Task to complete: Rewrite these lines with "young adult novels" changed to "urban fantasy novels" and everything else left as it is. Leave the pictures out of your answer.

Exercise data:

+---+

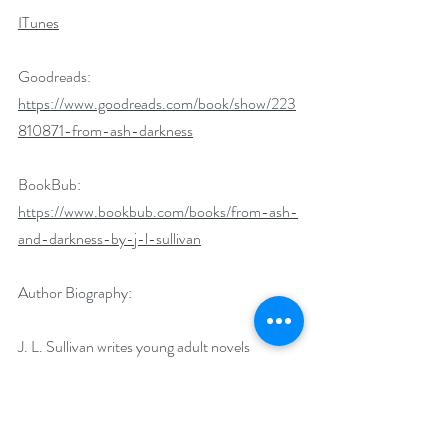
ITunes
Goodreads: 
https://www.goodreads.com/book/show/223
810871-from-ash-darkness
BookBub: 
https://www.bookbub.com/books/from-ash-
and-darkness-by-j-l-sullivan
Author Biography:
J. L. Sullivan writes young adult novels 
inspired by gritty urban environments and the 
fantastical tales that percolate within 
abandoned buildings and desolate alleys. He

+---+

Problem solution:
ITunes
Goodreads: 
https://www.goodreads.com/book/show/223
810871-from-ash-darkness
BookBub: 
https://www.bookbub.com/books/from-ash-
and-darkness-by-j-l-sullivan
Author Biography:
J. L. Sullivan writes urban fantasy novels 
inspired by gritty urban environments and the 
fantastical tales that percolate within 
abandoned buildings and desolate alleys. He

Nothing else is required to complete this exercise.